How Genetics Shape Each Strain’s Scent

A cannabis plant’s genome contains a family of terpene synthase genes, each encoding an enzyme that assembles a specific set of terpene molecules. Researchers analyzing five cannabis cultivars found 33 distinct terpene synthase genes, with 18 of them highly active in at least one cultivar. Some of these enzymes are multitaskers: one produces myrcene and linalool in equal amounts along with several minor products, while another primarily makes farnesene.

Which of these genes are switched on, and how actively they’re expressed, determines a cultivar’s baseline terpene profile.
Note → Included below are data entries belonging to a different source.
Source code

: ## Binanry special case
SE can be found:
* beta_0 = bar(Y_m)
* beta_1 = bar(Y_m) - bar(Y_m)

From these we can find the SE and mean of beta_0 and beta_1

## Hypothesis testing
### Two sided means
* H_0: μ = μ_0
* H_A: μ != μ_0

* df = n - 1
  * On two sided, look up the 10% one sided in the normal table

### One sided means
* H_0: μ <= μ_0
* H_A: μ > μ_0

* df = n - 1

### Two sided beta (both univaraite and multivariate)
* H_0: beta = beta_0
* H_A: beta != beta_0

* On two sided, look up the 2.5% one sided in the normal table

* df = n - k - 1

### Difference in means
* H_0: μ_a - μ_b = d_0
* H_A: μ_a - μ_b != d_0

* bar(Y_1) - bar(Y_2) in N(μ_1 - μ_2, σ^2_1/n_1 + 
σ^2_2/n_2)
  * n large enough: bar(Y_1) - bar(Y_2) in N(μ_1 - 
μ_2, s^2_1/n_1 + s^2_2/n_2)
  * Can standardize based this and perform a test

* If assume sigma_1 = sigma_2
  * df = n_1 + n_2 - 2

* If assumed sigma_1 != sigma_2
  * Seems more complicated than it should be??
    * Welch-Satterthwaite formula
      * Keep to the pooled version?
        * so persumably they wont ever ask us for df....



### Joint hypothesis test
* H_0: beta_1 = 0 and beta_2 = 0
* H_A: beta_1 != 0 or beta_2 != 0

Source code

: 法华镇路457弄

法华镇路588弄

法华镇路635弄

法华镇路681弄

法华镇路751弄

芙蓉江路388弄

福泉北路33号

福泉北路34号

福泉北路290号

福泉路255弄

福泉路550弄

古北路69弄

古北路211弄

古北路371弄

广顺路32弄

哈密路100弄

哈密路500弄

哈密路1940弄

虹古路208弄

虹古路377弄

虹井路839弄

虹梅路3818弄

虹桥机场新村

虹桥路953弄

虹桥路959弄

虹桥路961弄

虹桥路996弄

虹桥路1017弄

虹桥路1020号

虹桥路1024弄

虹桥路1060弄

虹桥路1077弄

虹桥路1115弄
The gene for beta-caryophyllene synthase appears to be universally expressed across all cultivars studied, which is why that peppery sesquiterpene shows up almost everywhere. Other genes are more selective, active in some cultivars and silent in others. This variation gives breeders a large genetic toolkit to work with. However, one complicating factor is consistency: when researchers tested plants sold under the same strain name, they sometimes found as much chemical variation within a single label as between supposedly different strains.

How Drying and Curing Change the Smell

The aroma of freshly harvested cannabis is noticeably different from what you encounter in a finished product, and the drying process is the reason. Monoterpenes, the lightest aromatic molecules, are the most vulnerable. Myrcene typically loses 3% to 30% of its initial concentration during drying, depending on conditions. Limonene can drop by 15% to 58%. These lighter terpenes have boiling points between 155°C and 185°C, and their high volatility means they evaporate readily even at room temperature.

Sesquiterpenes, which are heavier molecules with boiling points ranging from 263°C to over 300°C, are far more stable. Their concentrations actually increased by 30% to 40% during drying in some cultivars, likely because the loss of lighter compounds concentrated what remained. The net effect is that dried and cured cannabis smells less bright and citrusy and more earthy and spicy compared to the living plant. Controlled-atmosphere drying (using specific gas mixtures rather than open air) preserved monoterpene content better, which is why commercial producers increasingly use climate-controlled drying rooms.

Heat exposure accelerates these losses dramatically. At the temperatures used for decarboxylation (around 130°C), monoterpenes and their oxygenated relatives are heavily depleted relative to the more heat-resistant sesquiterpenes. This is also why vaporizer temperature matters: lower settings preserve lighter terpenes, while higher settings push past their boiling points and destroy them.

Why Smell Matters More Than THC Labels

One practical finding from aroma research is that how pleasant you find a strain’s smell is a better predictor of your experience than the THC number on the label. A study examining smoked and vaporized cannabis found that pleasant subjective aroma correlated with pleasant subjective effects, while THC potency and dose did not. This held true whether participants smoked or vaporized the flower. The researchers concluded that aroma functions as a robust indicator of cannabis quality, similar to how the smell of coffee or tea predicts the drinking experience better than any single chemical measurement.

This aligns with the broader chemistry: the aromatic profile represents dozens of interacting compounds, many of which aren’t captured on standard lab panels. Your nose integrates all of them at once, picking up sulfur compounds at parts-per-billion concentrations and blending them with the terpene background into a single impression. It’s a more complete chemical analysis than most commercial testing provides.